11 occurred at what the authors call the shim layer, the OS interface that includes system calls and other primitives. When the verified components do not exactly model the real-world OS implementation, serious bugs arise. For instance, not escaping metacharacters or not handling all possible syscall error codes caused incorrect results, leading to command injection and data loss. Real-world resource limits, such as too-large packets or stack exhaustion, also broke assumptions and crashed or hung the distributed system.

The remaining bugs were due to incomplete or incorrect specs, and critical issues with the verification tools themselves. In particular, these provers were not fail-safe — SIGINTs, exceptions, or other verifier crashes would cause the prover to report that verification succeeded!

As if that’s not concerning enough, there’s two recent headlines in which supposedly formally verified systems had alarming bugs, in one case with disastrous security consequences.

KRACK and CompCert

Big news back in October was the KRACK attack on WPA2-protected WiFi networks. Cryptographer Matt Green sums it up nicely. The two parts of WPA2 — the 4-way handshake and the encryption protocol — have security proofs; the 4-way handshake was even formally verified in 2005! However, no one reasoned about how these two parts interacted in real-world code, leading to almost every single implementation on the planet being vulnerable to a catastrophic Key Reuse attack that can lead to full decryption and forgery of WiFi traffic.

A smaller issue is a recent parsing bug in CompCert, a formally verified C compiler released in 2008. The bug is an amateur scoping issue, where a variable declared in the scope of a for loop clobbers a global variable with the same name.

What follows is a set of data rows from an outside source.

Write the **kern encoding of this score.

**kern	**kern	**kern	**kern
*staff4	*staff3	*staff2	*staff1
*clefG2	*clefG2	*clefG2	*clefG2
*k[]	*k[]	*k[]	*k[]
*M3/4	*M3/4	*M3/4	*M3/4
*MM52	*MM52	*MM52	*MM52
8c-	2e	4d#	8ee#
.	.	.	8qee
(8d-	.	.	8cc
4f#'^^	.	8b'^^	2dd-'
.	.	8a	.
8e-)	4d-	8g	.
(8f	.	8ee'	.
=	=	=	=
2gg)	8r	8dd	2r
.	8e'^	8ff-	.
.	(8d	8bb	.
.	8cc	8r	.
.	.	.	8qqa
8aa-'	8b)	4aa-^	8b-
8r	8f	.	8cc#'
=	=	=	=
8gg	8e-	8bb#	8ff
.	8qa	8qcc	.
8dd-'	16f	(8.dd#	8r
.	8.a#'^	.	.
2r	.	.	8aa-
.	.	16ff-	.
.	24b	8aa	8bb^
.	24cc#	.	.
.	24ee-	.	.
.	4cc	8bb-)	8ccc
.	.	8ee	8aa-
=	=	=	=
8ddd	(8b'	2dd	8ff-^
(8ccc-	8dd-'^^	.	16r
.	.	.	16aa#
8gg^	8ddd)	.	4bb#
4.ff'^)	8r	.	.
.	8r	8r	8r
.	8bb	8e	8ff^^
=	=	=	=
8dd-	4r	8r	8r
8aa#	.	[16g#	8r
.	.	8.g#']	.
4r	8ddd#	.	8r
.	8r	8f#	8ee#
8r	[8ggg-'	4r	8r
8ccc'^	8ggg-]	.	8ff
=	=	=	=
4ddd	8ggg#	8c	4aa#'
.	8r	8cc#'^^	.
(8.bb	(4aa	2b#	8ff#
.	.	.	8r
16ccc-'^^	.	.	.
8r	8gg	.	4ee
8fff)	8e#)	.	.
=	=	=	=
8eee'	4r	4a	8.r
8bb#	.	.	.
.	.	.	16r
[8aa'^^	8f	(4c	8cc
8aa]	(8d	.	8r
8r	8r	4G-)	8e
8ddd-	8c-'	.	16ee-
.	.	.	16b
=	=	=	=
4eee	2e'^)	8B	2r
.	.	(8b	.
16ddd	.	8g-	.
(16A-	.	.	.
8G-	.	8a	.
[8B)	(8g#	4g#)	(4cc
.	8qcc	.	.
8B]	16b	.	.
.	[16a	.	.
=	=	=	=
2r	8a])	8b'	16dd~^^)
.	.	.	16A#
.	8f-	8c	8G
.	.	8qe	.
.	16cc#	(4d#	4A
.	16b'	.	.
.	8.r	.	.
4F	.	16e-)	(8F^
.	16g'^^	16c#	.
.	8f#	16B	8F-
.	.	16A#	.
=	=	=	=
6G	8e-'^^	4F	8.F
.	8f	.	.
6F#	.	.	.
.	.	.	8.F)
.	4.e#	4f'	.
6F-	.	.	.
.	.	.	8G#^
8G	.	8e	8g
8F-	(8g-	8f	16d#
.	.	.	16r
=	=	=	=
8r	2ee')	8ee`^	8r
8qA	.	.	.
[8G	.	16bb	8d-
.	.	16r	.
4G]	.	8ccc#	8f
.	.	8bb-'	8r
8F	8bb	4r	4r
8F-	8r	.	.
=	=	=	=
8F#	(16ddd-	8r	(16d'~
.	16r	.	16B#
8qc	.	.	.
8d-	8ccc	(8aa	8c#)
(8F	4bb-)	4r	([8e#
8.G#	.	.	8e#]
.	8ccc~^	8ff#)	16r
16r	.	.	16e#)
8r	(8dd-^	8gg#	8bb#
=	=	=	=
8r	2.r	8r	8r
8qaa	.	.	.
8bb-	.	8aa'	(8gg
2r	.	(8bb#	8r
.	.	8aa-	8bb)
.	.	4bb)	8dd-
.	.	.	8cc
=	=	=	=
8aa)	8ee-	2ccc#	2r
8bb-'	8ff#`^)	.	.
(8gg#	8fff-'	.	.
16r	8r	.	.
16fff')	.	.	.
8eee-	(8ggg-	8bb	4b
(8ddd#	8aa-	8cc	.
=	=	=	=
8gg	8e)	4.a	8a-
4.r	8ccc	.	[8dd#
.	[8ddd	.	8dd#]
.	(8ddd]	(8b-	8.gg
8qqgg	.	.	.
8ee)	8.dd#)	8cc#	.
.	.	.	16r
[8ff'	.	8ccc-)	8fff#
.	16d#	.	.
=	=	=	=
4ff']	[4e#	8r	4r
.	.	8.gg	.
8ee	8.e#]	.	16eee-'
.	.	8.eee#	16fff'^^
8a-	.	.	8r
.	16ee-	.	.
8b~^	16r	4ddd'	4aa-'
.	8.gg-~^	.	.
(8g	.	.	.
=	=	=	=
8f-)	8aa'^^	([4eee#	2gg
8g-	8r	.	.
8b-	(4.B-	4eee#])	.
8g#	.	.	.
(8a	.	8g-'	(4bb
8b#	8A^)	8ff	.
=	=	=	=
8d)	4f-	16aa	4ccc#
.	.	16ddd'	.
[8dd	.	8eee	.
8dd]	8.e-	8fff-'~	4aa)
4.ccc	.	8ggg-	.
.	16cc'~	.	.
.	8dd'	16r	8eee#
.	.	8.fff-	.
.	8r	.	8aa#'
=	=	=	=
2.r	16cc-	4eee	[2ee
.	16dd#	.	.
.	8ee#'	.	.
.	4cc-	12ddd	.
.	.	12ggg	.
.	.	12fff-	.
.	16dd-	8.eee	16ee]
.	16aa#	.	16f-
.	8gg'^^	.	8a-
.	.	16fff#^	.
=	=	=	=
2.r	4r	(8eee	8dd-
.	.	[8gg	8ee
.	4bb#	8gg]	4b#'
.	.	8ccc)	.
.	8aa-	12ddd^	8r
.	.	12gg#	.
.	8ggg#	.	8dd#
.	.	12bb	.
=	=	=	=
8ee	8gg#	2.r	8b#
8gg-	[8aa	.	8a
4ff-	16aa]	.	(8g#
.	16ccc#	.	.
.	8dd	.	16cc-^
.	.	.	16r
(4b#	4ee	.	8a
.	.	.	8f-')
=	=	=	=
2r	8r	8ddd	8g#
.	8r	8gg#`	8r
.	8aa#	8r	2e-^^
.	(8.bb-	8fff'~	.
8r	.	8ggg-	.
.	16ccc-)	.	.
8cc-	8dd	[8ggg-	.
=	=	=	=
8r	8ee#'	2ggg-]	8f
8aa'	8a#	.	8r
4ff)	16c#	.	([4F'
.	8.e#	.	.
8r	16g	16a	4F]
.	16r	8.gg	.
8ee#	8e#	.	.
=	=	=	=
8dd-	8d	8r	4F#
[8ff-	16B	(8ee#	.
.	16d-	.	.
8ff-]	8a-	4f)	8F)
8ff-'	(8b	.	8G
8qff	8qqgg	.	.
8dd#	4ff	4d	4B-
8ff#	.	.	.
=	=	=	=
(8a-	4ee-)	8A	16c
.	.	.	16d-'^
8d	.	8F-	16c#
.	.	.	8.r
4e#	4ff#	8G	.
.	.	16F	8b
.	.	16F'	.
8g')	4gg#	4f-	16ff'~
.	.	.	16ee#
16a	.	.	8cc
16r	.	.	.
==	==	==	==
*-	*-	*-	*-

Although the CompCert paper explicitly says that the parsing step, as well as the assembling/linking steps, are not verified, this kind of bug is a huge blow to the credibility of formal methods. It really makes you wonder what sort of bugs formal verification is supposed to catch.

Is there hope?

Formal verification may not totally be wishful thinking. I’m hanging onto the hope that there is a place for it, and there’s some evidence to support this.

In the empirical study, no bugs were found in the implementation of complex and error-prone distributed protocols (Paxos, RAFT). This shows that verification can be applied to increase reliability. And John Regehr’s compiler bug-hunting paper reported that CompCert did not have any runtime wrong-code errors, which were found in 10 other compilers.

But the guarantees that we expect are much stronger than a correct protocol, handshake, or compiler optimization. We need the entire system to be reliable, and we need proof effort to be minimal for widespread adoption to be feasible.

The bottom line is that formal methods will languish in academic circles, unable to bridge the gap with the real, nonsensical world, for a long time to come.